Friendships often start in weird ways. And Jamie’s and mine, well, we had inauspicious beginnings. We worked together for a couple years. Technically I was her boss’ boss. Whenever we had the opportunity to collaborate directly, I was impressed by her intelligence, but there were more opportunities for misunderstandings then team-building.
Eventually, she more-or-less tried to get me fired. She is the first to say that the karma from that action has come back to bite her, HARD. But I had no role in the karma. In fact, about six weeks after she tried to get me canned, I promoted her. Working closely together we quickly developed professional respect which morphed into real friendship. She is the closest thing my kids have to a God Parent (although I am pretty sure she is agnostic – as am I.)
Early on in our adoption process, we knew that there was almost no chance SAG would travel to Ethiopia. I had a number of friends who offered to go. But it all depended on the timing of the trip (my friends tend to be gainfully employed and therefore need to go to work.) Some of those people would have made good travel buddies. Each had both strengths and weaknesses.
Then one night we were sitting around our house, PJ was asleep and Jamie was beating all of us at some game, when I looked at her husband and said, “Trent, you should come to Ethiopia with me.”
Trent is an amazing photographer. Trent is a practicing Buddhist who likes to sit quietly (except when discussing big business or Microsoft products – oh, and don’t get him started on the font C0mic Sans MS.) Still, he has an adventurer’s heart, is mellow, and did I mention his photography? I wanted a low-maintenance companion who could visually document my journey. Trent did have one big con against him, he basically does not like children. But I was willing to overlook that problem.
Jamie immediately said, “What about me?” To which I replied, “You can’t take pictures and you would starve to death.” The photography thing, well, Jamie is the one who claims she can’t take good pictures. And she doesn’t need to, because, you know, she has Trent. (However, it turns out she actually CAN take good pictures.) The starving thing…
Jamie is a picky eater. For example, she doesn’t eat things like, say, vegetables (except lettuce). She loves candy, but doesn’t eat chocolate (freak). As for drinking, well, she actually likes wine coolers (and she isn’t 17, and this is not 1983). I have traveled with her in the past and know she is content with a box of Sk1ttles for breakfast. But I didn’t think that would work for 12-days.
I went to bed that night hoping she was serious.
Not long after this conversation she sent me an email:
Ms. Semi-Feral Mama:
I hear you are seeking a travel companion and would like to be considered for this critical role. Attached you will find my qualifications. (Please pardon the quality of this document; my regular resume writer was unavailable.) (Usually I do Jamie’s resume).
I look forward to discussing this position with you in more detail.
Jamie, World Traveler and Expert Diaper Changer
The attached pro/con chart included funny, and yet truthful bullets such as she would be a light packer but would remember important random stuff like tape, safety pins and gum.
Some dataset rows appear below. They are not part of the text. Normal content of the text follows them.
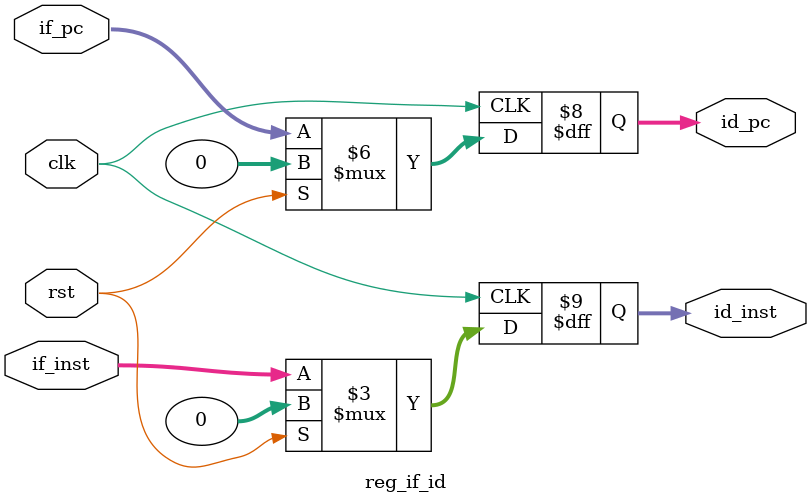
<source format=v>
module reg_if_id (
    input      [31:0] if_pc  ,
    input      [31:0] if_inst,
    output reg [31:0] id_pc  ,
    output reg [31:0] id_inst,
    input             clk    ,
    input             rst
);

    always @(posedge clk) begin
        if (rst) begin
            id_pc   <= 0;
            id_inst <= 0;
        end else begin
            id_pc   <= if_pc;
            id_inst <= if_inst;
        end
    end

endmodule // reg_if_id
</source>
Jamie loves kids, as it turns out this was an important qualification. Jamie is low-maintenance. Jamie is probably the smartest person I hang around with on a regular basis. She is not JUST book smart (I actually know lots of PhD types) she is practical, organized and has a disgustingly good memory. There are only two problems with Jamie as a traveling companion; she doesn’t swear and she absolutely refuses to talk smack about anybody, ever. (Despite these issues she is never annoying.)
I had NO idea how valuable Jamie would be. None. Of course I had no idea my passport had expired. As I sat on the floor of O’hare Airport (instead of on a Turkish Airlines plane), I dialed the phone number of the local passport agency (it was about 11 pm). I started sobbing and couldn’t track all the menu options. I handed the phone to her, melted into the floor and proceeded to stop functioning.
She fixed everything.
She actually enjoyed spending an extra day in Chicago where she had never been before.
PJ loved having a day with her Jamie.
Eventually we did actually leave Chicago. Throughout the trip Jamie kept all my papers (I am the type who loses the movie ticket between the box office and the popcorn counter.) She took GREAT photos. She helped with Little Dude as well as other kids.
And most importantly, I never worried about her. I was dependent on her for organization and baby help, but I was not co-dependent on her moods (always frickin’ chipper) or her physical needs (what do you know? as an adult she took care of herself.)
Jamie came to the hospital less than two hours after PJ was born. Jamie was with me in Ethiopia when I first held Little Dude. Jamie is my friend and I will supply her with Sk1ttles and wine coolers for the rest of her life (or until her palate matures).